Hydrotherapy is physical therapy, massage, and healing that is done in the water. Being submerged up to your neck takes away 90% of your body weight, allowing those who cannot support their weight to exercise, or to avoid further injury. Hydrotherapy also relaxes your muscles, allowing you to let go of tension and stress. Often, hydrotherapy is done in a warm or hot pool or spa. The heat in the hot tub raises core temperature, causing blood vessels to dilate, increasing circulation and blood flow. That increased blood flow increases the rate at which it delivers nutrients and removes toxins to muscles and joints. Hydrotherapy is useful to promote healing to both the body and mind.

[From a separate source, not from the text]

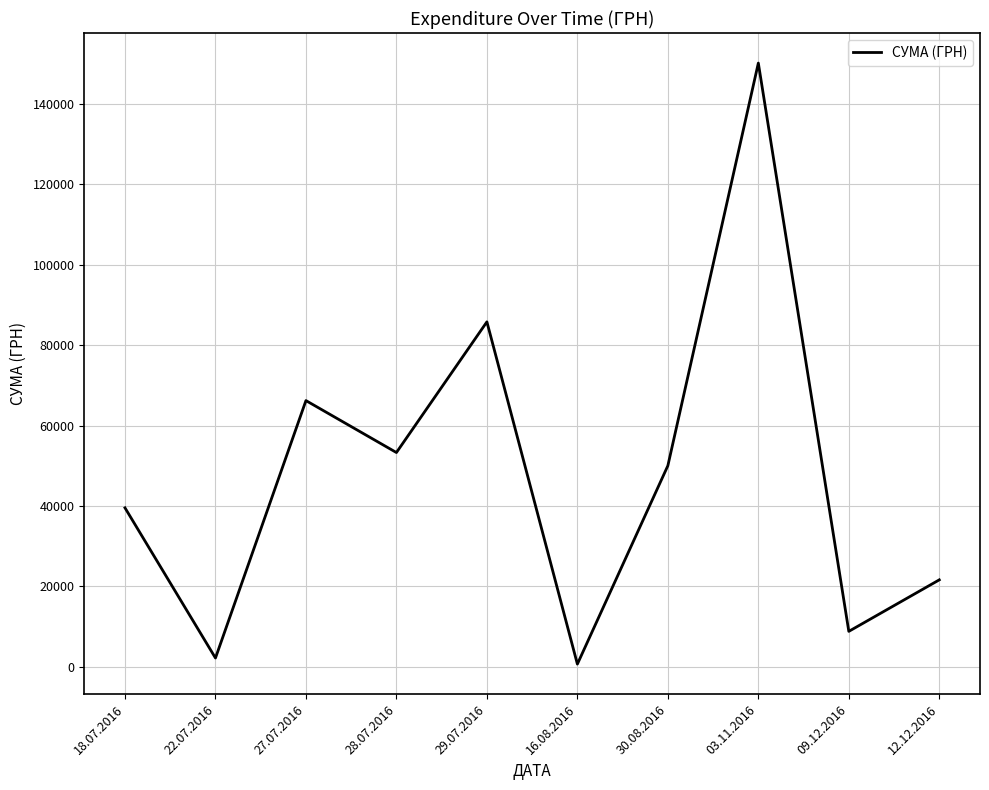

What is the difference between the values at 27.07.2016 and 29.07.2016?

19601.2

When is Hydrotherapy Used?
Hydrotherapy has been used since ancient China, Japan, Egypt, Greece,and Rome. People would take baths in hot springs or communal baths to ease their ailments. Today, hydrotherapy is used by many sports physical therapists to promote healing after injury, and to relax muscles if they are stiff. A lot of people who are injured cannot participate in weight bearing activities, and hydrotherapy allows them to condition their muscles without the weight of gravity. You can also work out the stiffness in joints using the resistance of the water for exercise without increasing the risk for further injury. For example, injured runners can run on an underwater treadmill to work out their joints and muscles without risking further injury from the impact. Or, many sports enthusiasts climb into a hot tub to relax tense muscles and stiff joints after strenuous physical activity.
What About My Hot Tub?
While your hot tub may not be an underwater treadmill, it still has many of the health benefits above. It gives you a feeling of weightlessness, stimulates your circulation, sensory impulses, and relaxes stiff joints and muscles. If you participate in more physical exercise than you normally do, you can easily benefit from jumping into a hot tub to relax afterwards. The jets also are a form of hydromassage, giving you many of the same benefits as going to a massage therapist. Your hot tub allows you to participate in your own personal hydrotherapy at any moment.